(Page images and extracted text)

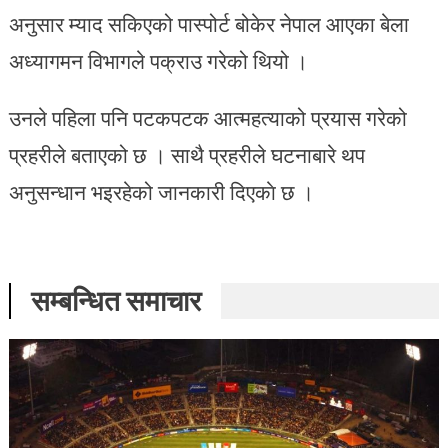
अनुसार म्याद सकिएको पास्पोर्ट बोकेर नेपाल आएका बेला
अध्यागमन विभागले पक्राउ गरेको थियो ।
उनले पहिला पनि पटकपटक आत्महत्याको प्रयास गरेको
प्रहरीले बताएको छ । साथै प्रहरीले घटनाबारे थप
अनुसन्धान भइरहेको जानकारी दिएकाे छ ।
सम्बन्धित समाचार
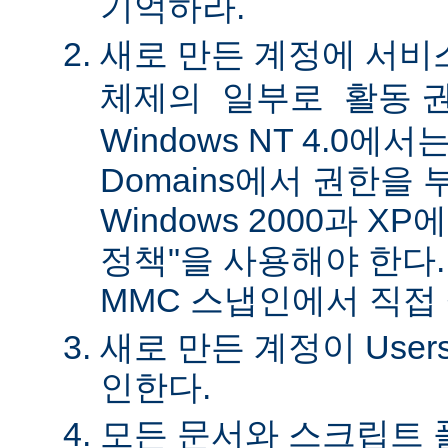
기억하라.
새로 만든 계정에
서비
권
체제의 일부로 활동
Windows NT 4.0에서는 
Domains에서 권한을 
Windows 2000과 X
정책"을 사용해야 한다.
MMC 스냅인에서 직접
새로 만든 계정이 Use
인한다.
모든 문서와 스크립트 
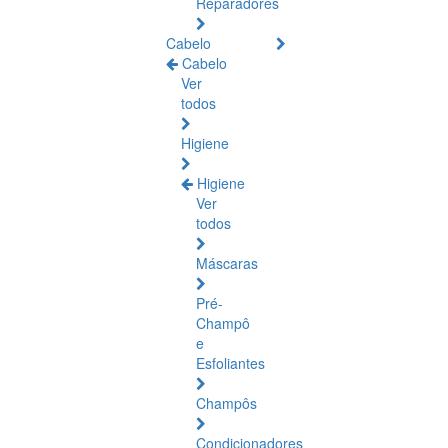
Reparadores
Cabelo
Cabelo
Ver
todos
Higiene
Higiene
Ver
todos
Máscaras
Pré-
Champô
e
Esfoliantes
Champôs
Condicionadores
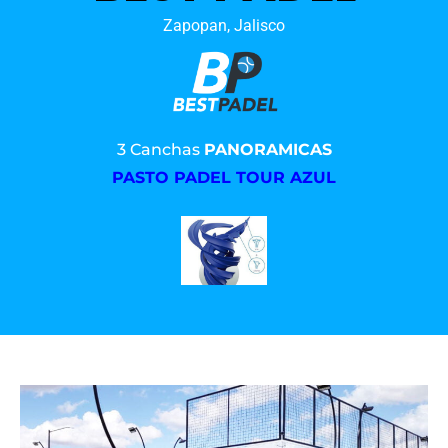
Zapopan, Jalisco
3 Canchas
PANORAMICAS
PASTO PADEL TOUR AZUL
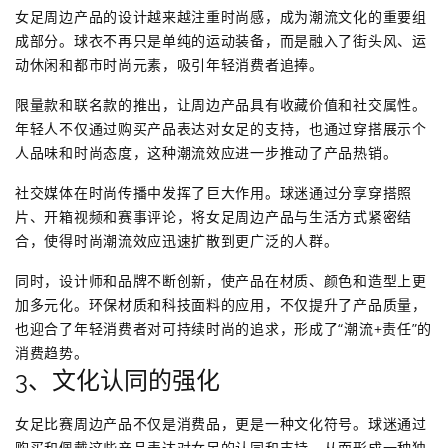
女足周边产品的设计越来越注重时尚感，成为潮流文化的重要组
成部分。球衣不再只是单纯的运动装备，而是融入了街头风、运
动休闲和都市时尚元素，吸引年轻消费者追捧。
限量款和联名款的推出，让周边产品具有收藏价值和社交属性。
年轻人不仅通过购买产品表达对女足的支持，也通过穿搭展示个
人品味和时尚态度，这种潮流效应进一步推动了产品热销。
社交媒体在时尚传播中发挥了巨大作用。球迷通过分享穿搭照
片、开箱视频和赛事评论，将女足周边产品与生活方式紧密结
合，使得时尚潮流效应迅速扩散到更广泛的人群。
同时，设计师和品牌不断创新，使产品在材质、颜色和造型上更
加多元化。环保材质和科技面料的应用，不仅提升了产品质量，
也迎合了年轻消费者对可持续时尚的追求，形成了“潮流+责任”的
消费趋势。
3、文化认同的强化
女足比赛周边产品不仅是消费品，更是一种文化符号。球迷通过
购买和佩戴这些产品表达对女足的认同和支持，从而形成一种独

### Task description
Set down, word for word, every line from the line that holds "动休闲和都市时尚元素，吸引年轻消费者追捧。" to the end of the entries above, including both ends.

### Expected answer
动休闲和都市时尚元素，吸引年轻消费者追捧。
限量款和联名款的推出，让周边产品具有收藏价值和社交属性。
年轻人不仅通过购买产品表达对女足的支持，也通过穿搭展示个
人品味和时尚态度，这种潮流效应进一步推动了产品热销。
社交媒体在时尚传播中发挥了巨大作用。球迷通过分享穿搭照
片、开箱视频和赛事评论，将女足周边产品与生活方式紧密结
合，使得时尚潮流效应迅速扩散到更广泛的人群。
同时，设计师和品牌不断创新，使产品在材质、颜色和造型上更
加多元化。环保材质和科技面料的应用，不仅提升了产品质量，
也迎合了年轻消费者对可持续时尚的追求，形成了“潮流+责任”的
消费趋势。
3、文化认同的强化
女足比赛周边产品不仅是消费品，更是一种文化符号。球迷通过
购买和佩戴这些产品表达对女足的认同和支持，从而形成一种独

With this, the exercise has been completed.